§ **TASK GOAL**
Nothing but the lines from the start of the records through the line that contains "FIGURE 2 | Scattered" is to be copied, and each is to be copied exactly.

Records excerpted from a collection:
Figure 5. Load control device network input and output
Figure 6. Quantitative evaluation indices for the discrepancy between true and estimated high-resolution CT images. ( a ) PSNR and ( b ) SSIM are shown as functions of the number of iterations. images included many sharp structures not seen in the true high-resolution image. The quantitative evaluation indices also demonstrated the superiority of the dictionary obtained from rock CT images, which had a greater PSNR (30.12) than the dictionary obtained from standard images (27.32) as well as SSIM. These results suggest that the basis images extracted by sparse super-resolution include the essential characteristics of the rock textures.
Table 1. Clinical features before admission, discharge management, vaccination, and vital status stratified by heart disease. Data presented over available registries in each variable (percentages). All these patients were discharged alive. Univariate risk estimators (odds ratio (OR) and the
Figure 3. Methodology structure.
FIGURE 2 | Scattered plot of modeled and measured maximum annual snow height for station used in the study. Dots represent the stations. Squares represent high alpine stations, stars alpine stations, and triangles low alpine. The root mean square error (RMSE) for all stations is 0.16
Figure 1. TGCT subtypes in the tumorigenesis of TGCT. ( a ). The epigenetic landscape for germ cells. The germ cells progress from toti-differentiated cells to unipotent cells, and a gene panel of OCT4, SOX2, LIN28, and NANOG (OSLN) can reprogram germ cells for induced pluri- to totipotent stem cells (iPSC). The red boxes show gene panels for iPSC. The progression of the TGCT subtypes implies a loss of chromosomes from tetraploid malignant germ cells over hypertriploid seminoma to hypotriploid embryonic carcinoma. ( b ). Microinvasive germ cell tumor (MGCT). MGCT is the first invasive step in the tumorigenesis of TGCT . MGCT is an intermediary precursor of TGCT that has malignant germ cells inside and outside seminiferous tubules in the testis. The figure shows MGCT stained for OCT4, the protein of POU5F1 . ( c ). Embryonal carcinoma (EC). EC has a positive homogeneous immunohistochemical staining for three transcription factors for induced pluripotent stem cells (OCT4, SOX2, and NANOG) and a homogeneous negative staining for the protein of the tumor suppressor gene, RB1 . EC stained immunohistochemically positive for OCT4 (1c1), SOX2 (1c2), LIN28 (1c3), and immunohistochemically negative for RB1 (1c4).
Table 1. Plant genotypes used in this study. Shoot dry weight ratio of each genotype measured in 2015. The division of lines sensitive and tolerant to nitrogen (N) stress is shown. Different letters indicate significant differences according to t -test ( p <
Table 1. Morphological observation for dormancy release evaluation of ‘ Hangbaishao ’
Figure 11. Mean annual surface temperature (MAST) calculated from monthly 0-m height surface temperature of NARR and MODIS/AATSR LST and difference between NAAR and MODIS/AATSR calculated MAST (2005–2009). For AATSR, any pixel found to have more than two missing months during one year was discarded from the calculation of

§ **TASK SOLUTION**
Figure 5. Load control device network input and output
Figure 6. Quantitative evaluation indices for the discrepancy between true and estimated high-resolution CT images. ( a ) PSNR and ( b ) SSIM are shown as functions of the number of iterations. images included many sharp structures not seen in the true high-resolution image. The quantitative evaluation indices also demonstrated the superiority of the dictionary obtained from rock CT images, which had a greater PSNR (30.12) than the dictionary obtained from standard images (27.32) as well as SSIM. These results suggest that the basis images extracted by sparse super-resolution include the essential characteristics of the rock textures.
Table 1. Clinical features before admission, discharge management, vaccination, and vital status stratified by heart disease. Data presented over available registries in each variable (percentages). All these patients were discharged alive. Univariate risk estimators (odds ratio (OR) and the
Figure 3. Methodology structure.
FIGURE 2 | Scattered plot of modeled and measured maximum annual snow height for station used in the study. Dots represent the stations. Squares represent high alpine stations, stars alpine stations, and triangles low alpine. The root mean square error (RMSE) for all stations is 0.16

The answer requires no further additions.